DOCUMENT TEXT Block Start
Village data

8000 individuals, simulated over 70 years Model contains gender, risk group, acute/chronic/AIDS Contamination from outside Labels contain ID, date, DOB, and gender Sequences sampled over a three year period gag/pol/env 1-1479, 1480-4479, 4480-6987 GTR model? 3x3 simulations time periods of increasing, decreasing or stationary incidence 3 sampling fractions?


In [2]:
%load_ext rpy2.ipython
%Rdevice svg


The rpy2.ipython extension is already loaded. To reload it, use:
  %reload_ext rpy2.ipython

In [3]:
%%R
library(ape)
library(magrittr)
library(phangorn)
library(adephylo)


Loading required package: ade4

Attaching package: ‘adephylo’

The following object is masked from ‘package:ade4’:

    orthogram


In [4]:
%%R
villagedir <- "../rawdata/Village"

In [5]:
%%R
seqdirs <- list.dirs(villagedir)
seqdirs <- seqdirs[2:length(seqdirs)]
seqdata.fn <- c()
stubs <- c()
for(i in 1:length(seqdirs)){
    fas <- list.files(seqdirs[i],pattern="fasta")
    if(length(fas)>0){
        seqdata.fn <- c(seqdata.fn,paste(seqdirs[i],"/",fas,sep=""))
        stubs <- c(stubs,gsub(".fasta","",fas,fixed=TRUE))
    }
}

In [6]:
%%R
gag <- seq(1,1479)
pol <- seq(1480,4479)
env <- seq(4480,6987)

In [7]:
%%R
numsc <- length(seqdata.fn)
seqdata <- list()
for(i in 1:numsc){
    seqdata[[i]] <- read.dna(seqdata.fn[i],format="fasta",as.matrix=TRUE)
DOCUMENT TEXT Block End
GIVEN INFORMATION Block Start
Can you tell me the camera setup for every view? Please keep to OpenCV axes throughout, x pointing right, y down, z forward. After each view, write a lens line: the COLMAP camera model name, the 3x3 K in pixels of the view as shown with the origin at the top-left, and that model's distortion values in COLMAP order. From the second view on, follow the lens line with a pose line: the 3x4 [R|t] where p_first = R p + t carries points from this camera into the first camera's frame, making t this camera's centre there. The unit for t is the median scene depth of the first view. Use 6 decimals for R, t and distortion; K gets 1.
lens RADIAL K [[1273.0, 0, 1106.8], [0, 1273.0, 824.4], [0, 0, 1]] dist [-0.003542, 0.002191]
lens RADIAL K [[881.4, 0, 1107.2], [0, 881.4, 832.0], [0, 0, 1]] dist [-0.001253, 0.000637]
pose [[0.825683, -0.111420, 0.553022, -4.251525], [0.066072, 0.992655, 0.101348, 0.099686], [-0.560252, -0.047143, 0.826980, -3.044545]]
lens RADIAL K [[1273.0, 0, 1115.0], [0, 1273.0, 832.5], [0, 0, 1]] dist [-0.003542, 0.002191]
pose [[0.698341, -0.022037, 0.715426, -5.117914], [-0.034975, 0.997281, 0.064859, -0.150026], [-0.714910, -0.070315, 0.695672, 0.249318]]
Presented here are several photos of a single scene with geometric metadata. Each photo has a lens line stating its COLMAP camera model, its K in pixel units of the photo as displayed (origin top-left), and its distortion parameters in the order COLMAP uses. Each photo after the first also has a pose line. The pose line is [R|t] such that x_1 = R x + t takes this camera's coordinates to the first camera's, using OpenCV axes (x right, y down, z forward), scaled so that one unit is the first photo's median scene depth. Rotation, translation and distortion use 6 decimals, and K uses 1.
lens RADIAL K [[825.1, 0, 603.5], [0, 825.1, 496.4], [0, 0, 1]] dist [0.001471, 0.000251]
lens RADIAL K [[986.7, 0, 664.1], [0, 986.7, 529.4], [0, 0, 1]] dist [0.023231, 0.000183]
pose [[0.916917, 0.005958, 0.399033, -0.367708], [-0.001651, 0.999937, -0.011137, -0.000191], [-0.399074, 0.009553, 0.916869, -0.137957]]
GIVEN INFORMATION Block End
*THINGS TO DO:*
1: Translate the sentence "The rpy2.ipython extension is already loaded." from the Village data notes into Spanish.
2: Reproduce the part of the Village data notes that begins with the words "The rpy2.ipython extension" and ends with "library(adephylo)".

*SOLUTION SET:*
1: La extensión rpy2.ipython ya está cargada.

2:
The rpy2.ipython extension is already loaded. To reload it, use:
  %reload_ext rpy2.ipython

In [3]:
%%R
library(ape)
library(magrittr)
library(phangorn)
library(adephylo)